Cars have always been one of my favourite things to photograph. I don’t really know where my love for cars came from. I guess probably from the fact I used to watch the F1 with my Dad as a child. We also had a friend who would exhibit his classic cars at shows and my Dad and I would head along to see them.
I do love motorsport. I will block out entire weekends just to watch the Formula 1. It’s no problem to stay up through the night to watch practice 3 in the early hours followed by qualifying (although I pay for that for days afterwards while I try and recover my sleep).
And while I love the sporting aspect of cars (you simply cannot beat the thrill of watching vintage sports cars scream around Silverstone, especially the Maggotts-Becketts-Chapel complex), it’s the design that really calls to me these days, just like it does with architecture.
There’s something about a car. It has as much attention paid to it’s aesthetics as a sculpture, but it must also fulfil it’s purpose. That could be off-roading on a Welsh sheep farm, or racing around scenic mountain rally courses – but a car must have function as well as form.

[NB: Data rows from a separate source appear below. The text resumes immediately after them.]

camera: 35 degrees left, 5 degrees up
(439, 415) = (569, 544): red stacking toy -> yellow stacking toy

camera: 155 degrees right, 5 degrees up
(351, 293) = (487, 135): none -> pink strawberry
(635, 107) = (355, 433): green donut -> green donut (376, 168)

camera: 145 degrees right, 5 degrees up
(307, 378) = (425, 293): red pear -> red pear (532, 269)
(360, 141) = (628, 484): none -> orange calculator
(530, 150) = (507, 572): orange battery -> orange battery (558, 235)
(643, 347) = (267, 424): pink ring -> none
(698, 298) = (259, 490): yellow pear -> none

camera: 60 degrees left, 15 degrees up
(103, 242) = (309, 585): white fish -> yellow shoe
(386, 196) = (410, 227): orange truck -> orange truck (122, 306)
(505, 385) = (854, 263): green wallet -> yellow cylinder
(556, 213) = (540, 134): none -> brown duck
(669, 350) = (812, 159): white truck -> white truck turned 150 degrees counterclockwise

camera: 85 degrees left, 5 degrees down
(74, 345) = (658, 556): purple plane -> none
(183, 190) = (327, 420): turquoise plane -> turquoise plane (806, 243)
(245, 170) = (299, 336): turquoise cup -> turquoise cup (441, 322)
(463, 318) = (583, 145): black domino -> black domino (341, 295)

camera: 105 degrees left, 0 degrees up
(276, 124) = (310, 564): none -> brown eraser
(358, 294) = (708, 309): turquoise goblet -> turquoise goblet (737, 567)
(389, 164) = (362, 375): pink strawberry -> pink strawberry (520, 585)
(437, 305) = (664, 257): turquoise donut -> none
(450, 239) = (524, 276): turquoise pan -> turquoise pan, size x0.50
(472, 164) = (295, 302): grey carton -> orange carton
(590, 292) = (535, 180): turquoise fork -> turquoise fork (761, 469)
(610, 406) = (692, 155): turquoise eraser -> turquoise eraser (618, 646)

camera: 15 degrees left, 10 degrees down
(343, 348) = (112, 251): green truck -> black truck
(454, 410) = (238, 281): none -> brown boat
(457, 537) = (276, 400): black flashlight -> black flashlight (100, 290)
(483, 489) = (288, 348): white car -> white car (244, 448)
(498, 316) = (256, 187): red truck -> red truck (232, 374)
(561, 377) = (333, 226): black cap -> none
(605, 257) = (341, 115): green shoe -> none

I love all types of transport vehicles. From my long gone 1996 Escort Cabriolet, to the container ships that sail goods across the oceans. I’ve applied twice now to the RAF, in part, because I cannot quite believe how much planes resemble majestic metal birds that soar across our skies.
Celebrating everything that moves on wheels is a fantastic venue not far from where I live. Caffeine and Machine is just twenty minutes up the road from me and it welcomes enthusiasts of cars, bikes, vans, and things that don’t quite fit into any of those categories. They invite everyone, every day, to bring their rides to what was once a country pub and park up in the spacious car park. You’ll struggle to walk ten yards without bumping into someone interesting to talk to, or a machine with a story.
This shot of a Lotus was taken there, at Caffeine and Machine, underneath one of the gorgeous big trees in their grounds. The light was perfect and I just loved the reflections of the tree in the shimmering silver paintwork.
For me it’s the side profile of the car that is the biggest design statement. It’s like the silhouette of an aircraft. It should be instantly identifiable and the most classic profiles with etch themselves on your memory, never to be forgotten.
Photographing the side profile of a car can be a challenge. It looks like it should be simple but it is not. It’s too easy to shoot a boring side profile image of a car. The challenge is in creating something as exciting and dynamic as the vehicle itself.